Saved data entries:
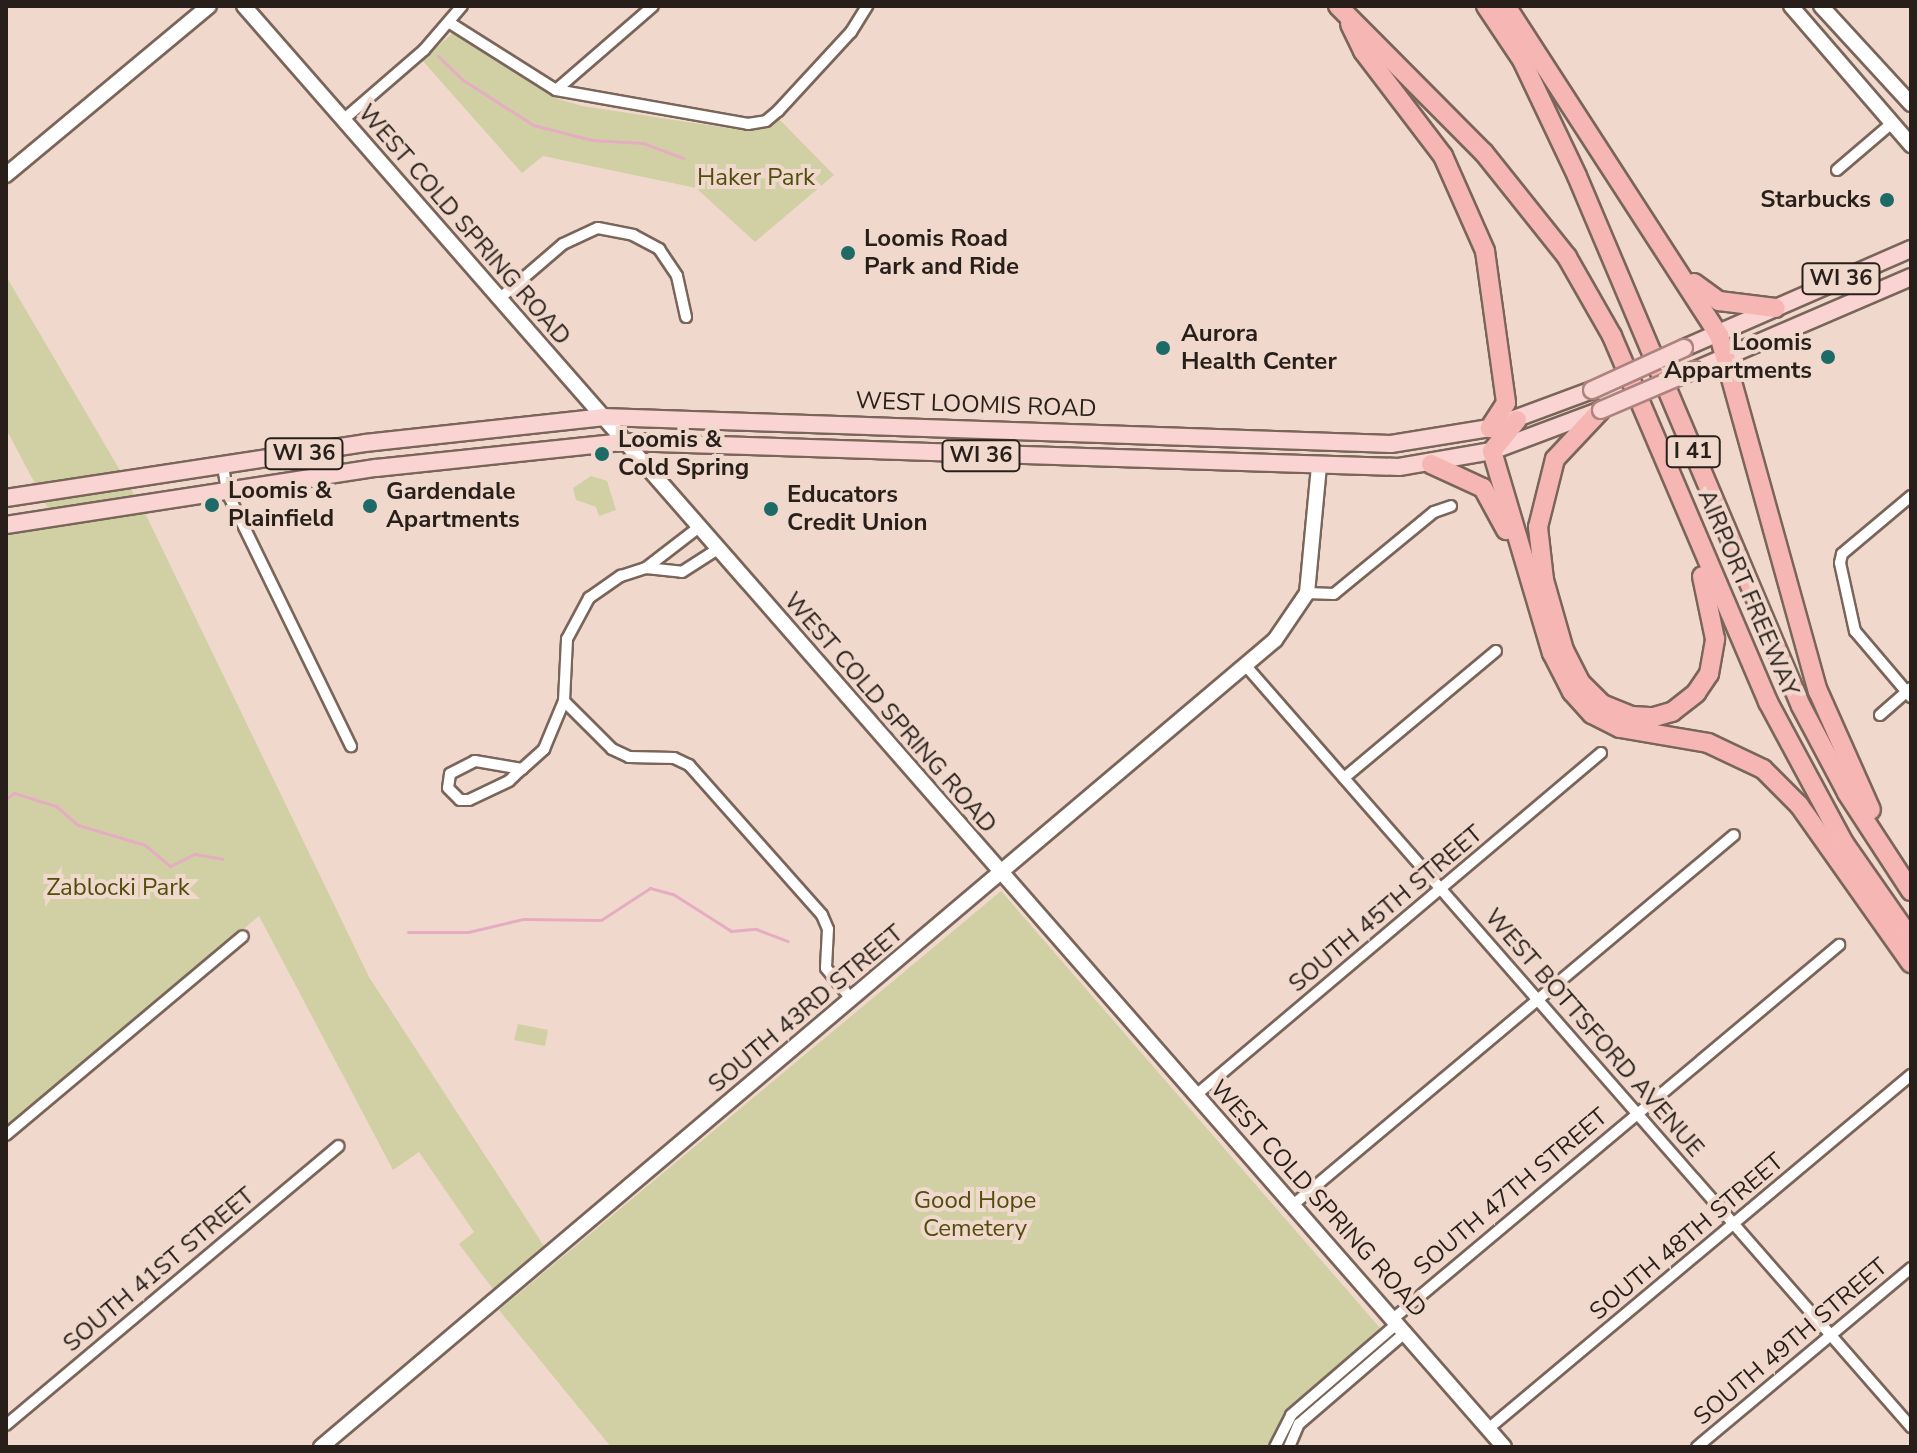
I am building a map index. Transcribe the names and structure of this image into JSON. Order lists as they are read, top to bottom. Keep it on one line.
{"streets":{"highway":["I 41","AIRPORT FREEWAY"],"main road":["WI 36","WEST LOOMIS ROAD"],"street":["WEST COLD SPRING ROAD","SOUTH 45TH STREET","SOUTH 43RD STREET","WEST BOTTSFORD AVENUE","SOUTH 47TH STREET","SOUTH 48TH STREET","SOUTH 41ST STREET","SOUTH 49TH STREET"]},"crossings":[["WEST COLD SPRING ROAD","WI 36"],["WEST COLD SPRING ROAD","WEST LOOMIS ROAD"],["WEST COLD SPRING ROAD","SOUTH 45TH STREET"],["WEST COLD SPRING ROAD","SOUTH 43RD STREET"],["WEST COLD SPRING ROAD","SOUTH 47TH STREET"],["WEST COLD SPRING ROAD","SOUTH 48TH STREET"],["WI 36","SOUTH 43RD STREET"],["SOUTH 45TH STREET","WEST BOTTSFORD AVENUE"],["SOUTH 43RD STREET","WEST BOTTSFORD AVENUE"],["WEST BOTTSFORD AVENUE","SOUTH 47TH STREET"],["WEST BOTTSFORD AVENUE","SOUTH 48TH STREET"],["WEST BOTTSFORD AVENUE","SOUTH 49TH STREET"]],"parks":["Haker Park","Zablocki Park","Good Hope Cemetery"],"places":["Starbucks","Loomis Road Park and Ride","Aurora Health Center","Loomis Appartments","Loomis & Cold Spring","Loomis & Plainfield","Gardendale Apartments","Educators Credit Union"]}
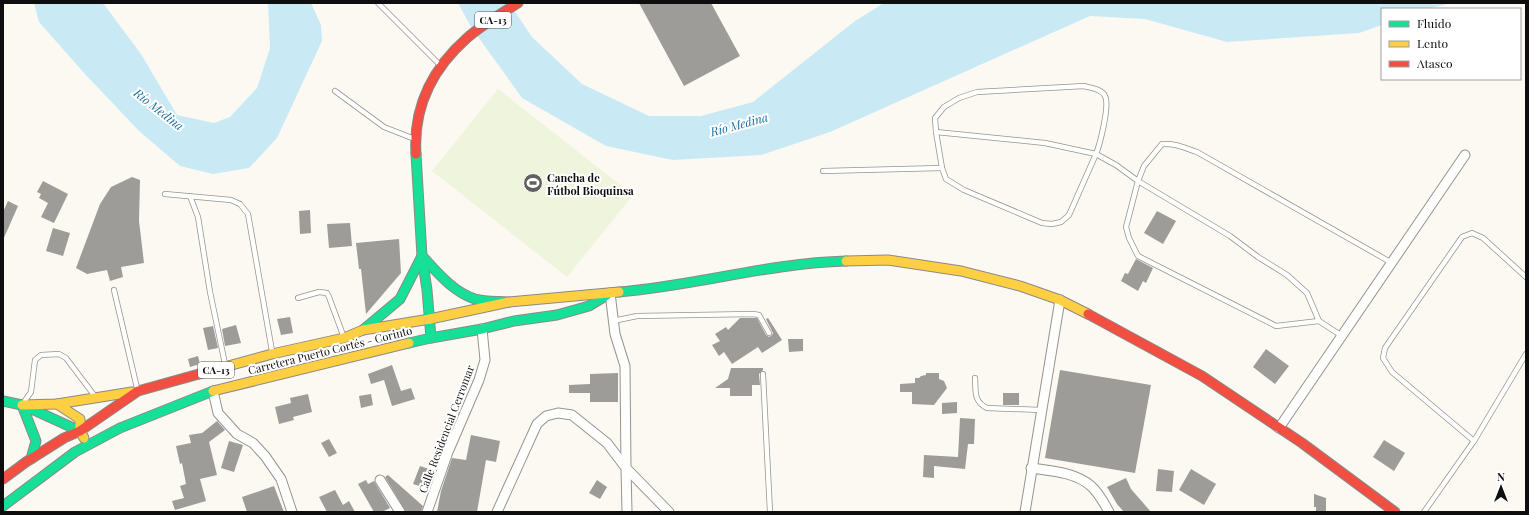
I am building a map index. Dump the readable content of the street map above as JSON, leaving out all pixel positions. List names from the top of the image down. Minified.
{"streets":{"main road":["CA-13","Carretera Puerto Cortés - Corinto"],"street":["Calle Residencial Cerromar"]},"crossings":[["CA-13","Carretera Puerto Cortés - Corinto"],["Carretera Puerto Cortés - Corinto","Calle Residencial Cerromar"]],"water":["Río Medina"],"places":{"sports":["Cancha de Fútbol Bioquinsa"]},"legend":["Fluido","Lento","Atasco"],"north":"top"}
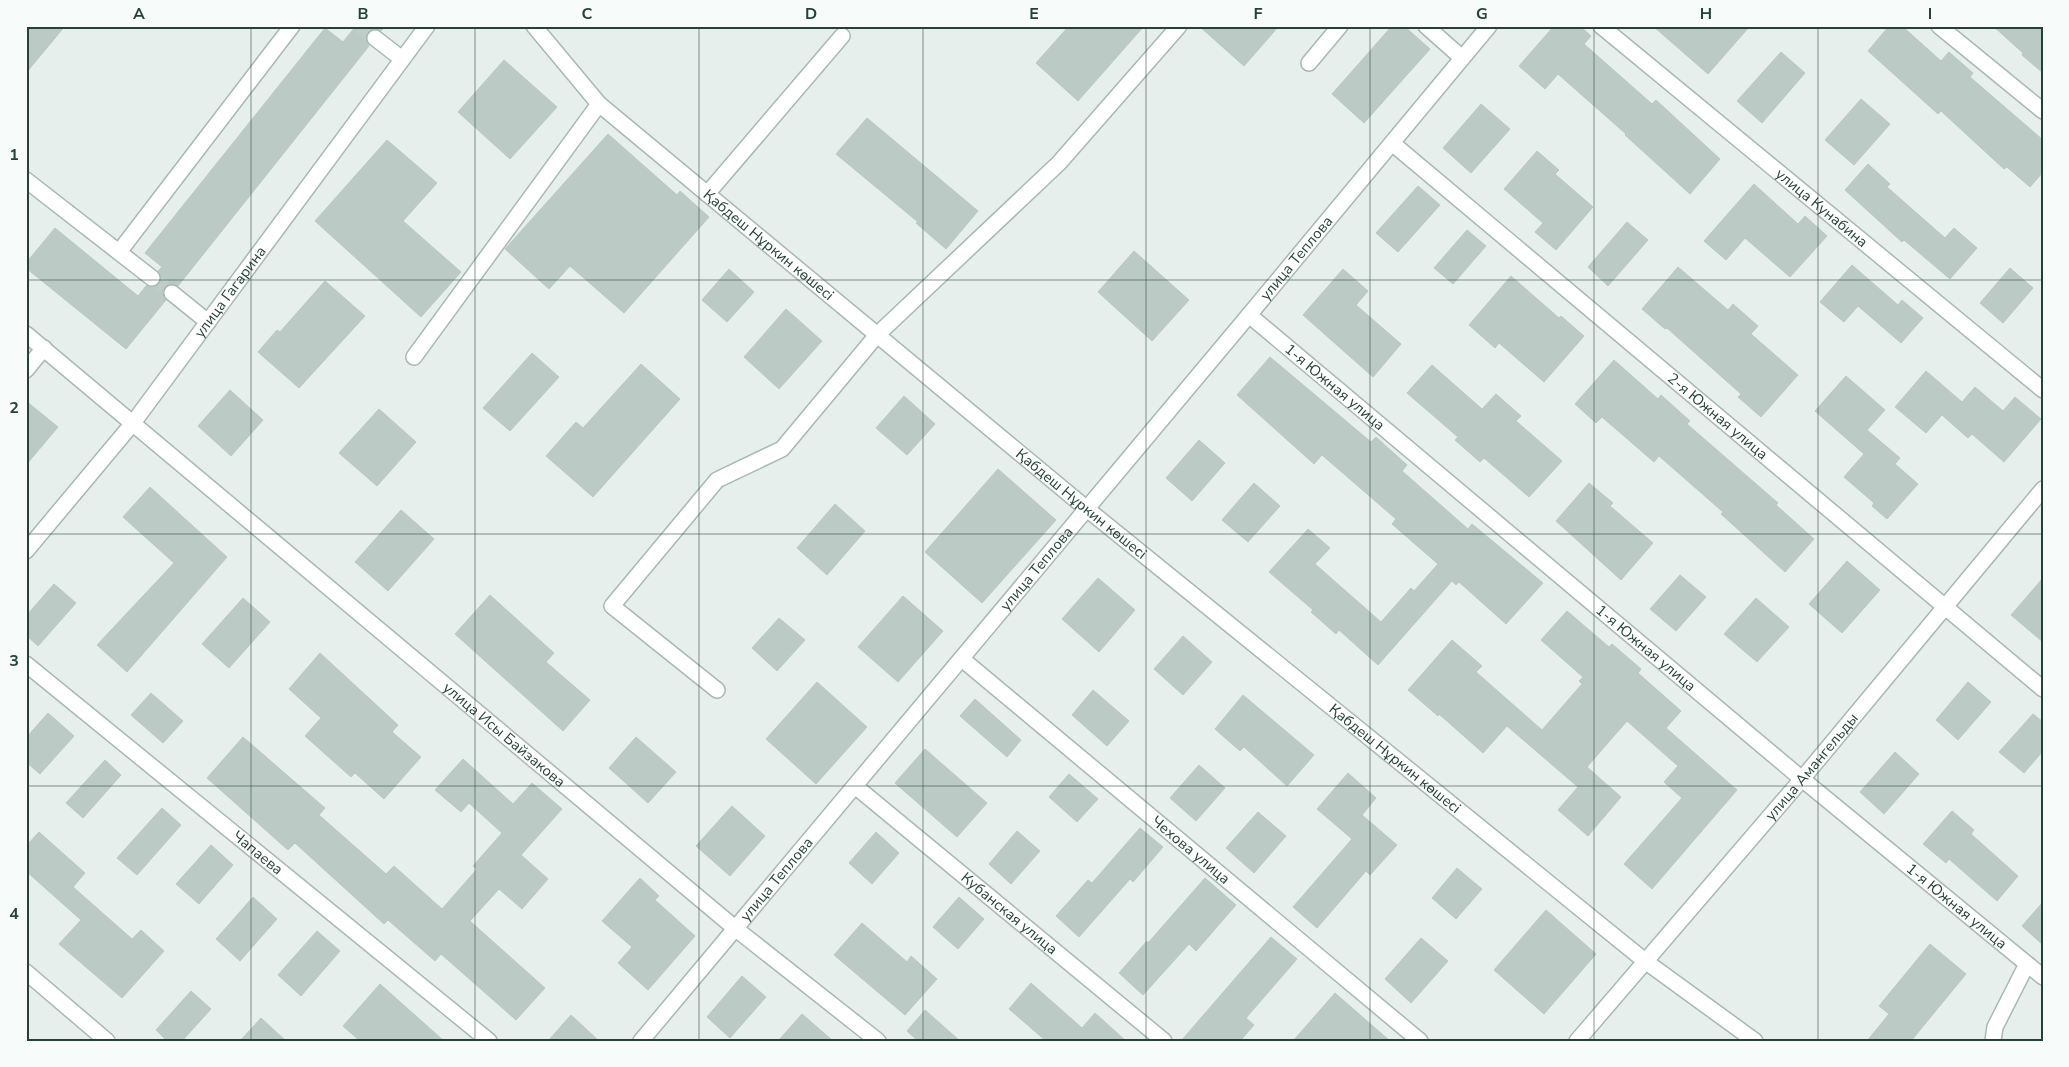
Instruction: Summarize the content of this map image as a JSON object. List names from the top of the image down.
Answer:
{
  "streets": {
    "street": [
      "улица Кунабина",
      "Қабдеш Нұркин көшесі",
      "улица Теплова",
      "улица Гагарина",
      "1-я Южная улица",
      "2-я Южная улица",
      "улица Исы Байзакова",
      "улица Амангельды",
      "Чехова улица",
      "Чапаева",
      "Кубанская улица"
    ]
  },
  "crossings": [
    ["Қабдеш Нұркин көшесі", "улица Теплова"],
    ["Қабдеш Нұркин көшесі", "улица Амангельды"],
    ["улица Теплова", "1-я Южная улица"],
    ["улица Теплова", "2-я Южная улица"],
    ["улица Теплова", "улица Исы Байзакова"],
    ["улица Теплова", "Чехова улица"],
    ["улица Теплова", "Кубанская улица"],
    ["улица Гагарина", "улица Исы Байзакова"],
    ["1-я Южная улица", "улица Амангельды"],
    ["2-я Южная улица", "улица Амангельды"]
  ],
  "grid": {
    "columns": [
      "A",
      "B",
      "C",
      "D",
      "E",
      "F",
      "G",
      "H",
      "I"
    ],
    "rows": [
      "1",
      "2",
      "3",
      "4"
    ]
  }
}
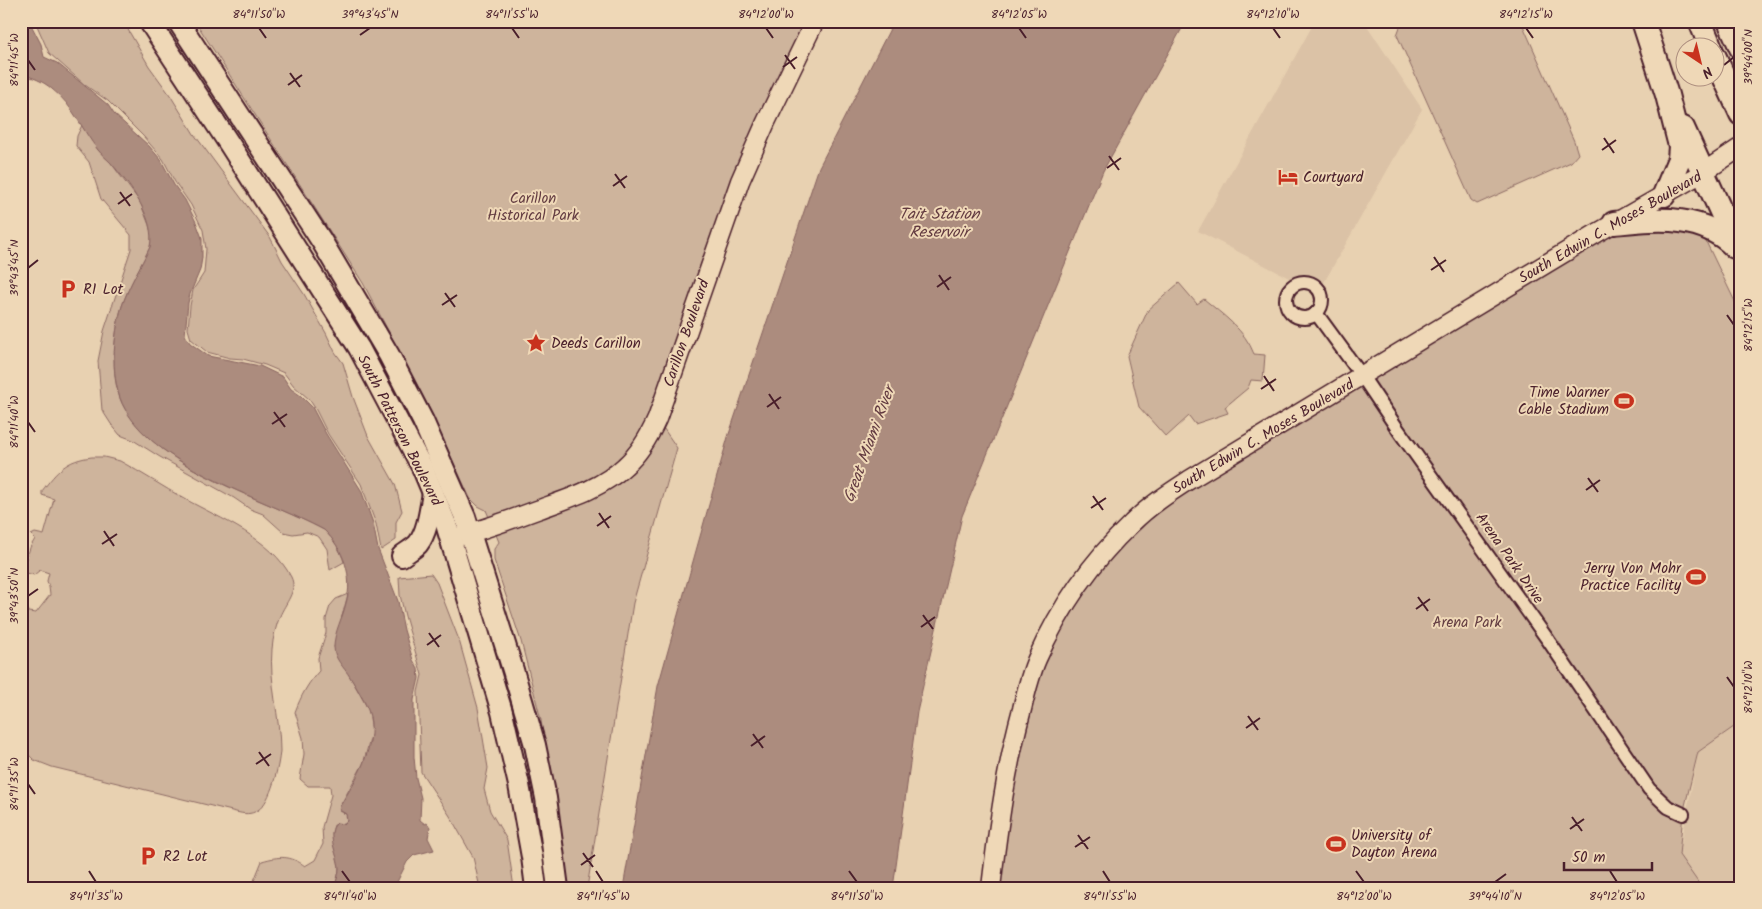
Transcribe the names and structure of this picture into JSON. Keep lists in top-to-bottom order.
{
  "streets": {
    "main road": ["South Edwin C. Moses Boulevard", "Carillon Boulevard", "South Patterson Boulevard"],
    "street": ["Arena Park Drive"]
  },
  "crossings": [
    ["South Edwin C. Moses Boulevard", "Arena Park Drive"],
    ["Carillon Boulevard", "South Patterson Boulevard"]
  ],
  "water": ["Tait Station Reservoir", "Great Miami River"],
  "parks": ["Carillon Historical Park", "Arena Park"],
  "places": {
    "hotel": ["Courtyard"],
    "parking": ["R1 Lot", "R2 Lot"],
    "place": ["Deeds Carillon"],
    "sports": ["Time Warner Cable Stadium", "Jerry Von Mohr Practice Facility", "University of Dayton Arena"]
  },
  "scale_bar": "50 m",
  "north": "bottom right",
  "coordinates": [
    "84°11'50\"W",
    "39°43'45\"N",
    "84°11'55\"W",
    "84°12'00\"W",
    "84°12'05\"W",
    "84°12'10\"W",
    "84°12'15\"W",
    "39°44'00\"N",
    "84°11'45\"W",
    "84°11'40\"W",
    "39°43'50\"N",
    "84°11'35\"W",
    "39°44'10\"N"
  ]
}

▶ Problem details
Word for word, repeat the lines above from the one with "I am building a map index. Dump" through the one with "Instruction: Summarize the", and nothing beyond them. Omit the pictures.

▶ Answer area
I am building a map index. Dump the readable content of the street map above as JSON, leaving out all pixel positions. List names from the top of the image down. Minified.
{"streets":{"main road":["CA-13","Carretera Puerto Cortés - Corinto"],"street":["Calle Residencial Cerromar"]},"crossings":[["CA-13","Carretera Puerto Cortés - Corinto"],["Carretera Puerto Cortés - Corinto","Calle Residencial Cerromar"]],"water":["Río Medina"],"places":{"sports":["Cancha de Fútbol Bioquinsa"]},"legend":["Fluido","Lento","Atasco"],"north":"top"}
Instruction: Summarize the content of this map image as a JSON object. List names from the top of the image down.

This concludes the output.